TASK OBJECTIVE. Copy out everything from the start of the listing down to the line containing "state / province: Napo", including that line.

DATA SHOWN.
..........
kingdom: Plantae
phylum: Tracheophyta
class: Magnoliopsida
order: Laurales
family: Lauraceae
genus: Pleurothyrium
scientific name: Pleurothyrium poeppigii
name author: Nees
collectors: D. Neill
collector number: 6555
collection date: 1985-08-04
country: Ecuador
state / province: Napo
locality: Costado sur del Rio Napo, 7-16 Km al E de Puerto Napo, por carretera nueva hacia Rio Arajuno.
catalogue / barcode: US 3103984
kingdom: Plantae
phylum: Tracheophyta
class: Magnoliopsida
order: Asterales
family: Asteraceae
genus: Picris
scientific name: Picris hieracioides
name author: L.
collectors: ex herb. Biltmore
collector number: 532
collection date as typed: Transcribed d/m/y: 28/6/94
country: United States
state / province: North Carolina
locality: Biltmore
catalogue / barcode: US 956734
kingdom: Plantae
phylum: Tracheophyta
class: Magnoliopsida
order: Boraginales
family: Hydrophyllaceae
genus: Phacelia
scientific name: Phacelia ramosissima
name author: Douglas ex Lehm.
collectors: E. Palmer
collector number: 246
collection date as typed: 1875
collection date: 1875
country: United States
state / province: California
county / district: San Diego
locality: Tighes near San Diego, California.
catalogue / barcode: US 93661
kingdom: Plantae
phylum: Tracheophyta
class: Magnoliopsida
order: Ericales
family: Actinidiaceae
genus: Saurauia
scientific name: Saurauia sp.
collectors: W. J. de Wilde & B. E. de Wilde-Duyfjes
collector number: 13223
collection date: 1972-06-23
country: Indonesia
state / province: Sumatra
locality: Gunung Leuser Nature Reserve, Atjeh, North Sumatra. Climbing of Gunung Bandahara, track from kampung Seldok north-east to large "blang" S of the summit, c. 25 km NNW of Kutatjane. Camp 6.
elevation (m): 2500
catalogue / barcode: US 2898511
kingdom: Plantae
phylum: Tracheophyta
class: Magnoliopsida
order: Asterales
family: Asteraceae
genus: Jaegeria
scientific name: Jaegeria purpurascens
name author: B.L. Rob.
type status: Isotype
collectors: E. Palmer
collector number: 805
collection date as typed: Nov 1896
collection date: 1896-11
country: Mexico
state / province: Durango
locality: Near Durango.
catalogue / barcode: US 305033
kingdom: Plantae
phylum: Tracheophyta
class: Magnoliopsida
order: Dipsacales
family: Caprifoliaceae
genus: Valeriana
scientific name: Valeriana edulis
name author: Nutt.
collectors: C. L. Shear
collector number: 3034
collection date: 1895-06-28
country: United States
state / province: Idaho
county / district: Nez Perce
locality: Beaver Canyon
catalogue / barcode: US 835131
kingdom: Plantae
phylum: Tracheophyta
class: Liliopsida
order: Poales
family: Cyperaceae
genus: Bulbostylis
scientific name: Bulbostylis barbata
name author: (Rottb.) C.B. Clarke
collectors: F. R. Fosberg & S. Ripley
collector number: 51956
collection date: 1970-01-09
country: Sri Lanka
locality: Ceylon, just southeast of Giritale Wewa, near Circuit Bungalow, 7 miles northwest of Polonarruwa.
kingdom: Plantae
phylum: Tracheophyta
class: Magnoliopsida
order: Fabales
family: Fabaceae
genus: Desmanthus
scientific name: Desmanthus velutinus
..........
SOLUTION BELOW.
kingdom: Plantae
phylum: Tracheophyta
class: Magnoliopsida
order: Laurales
family: Lauraceae
genus: Pleurothyrium
scientific name: Pleurothyrium poeppigii
name author: Nees
collectors: D. Neill
collector number: 6555
collection date: 1985-08-04
country: Ecuador
state / province: Napo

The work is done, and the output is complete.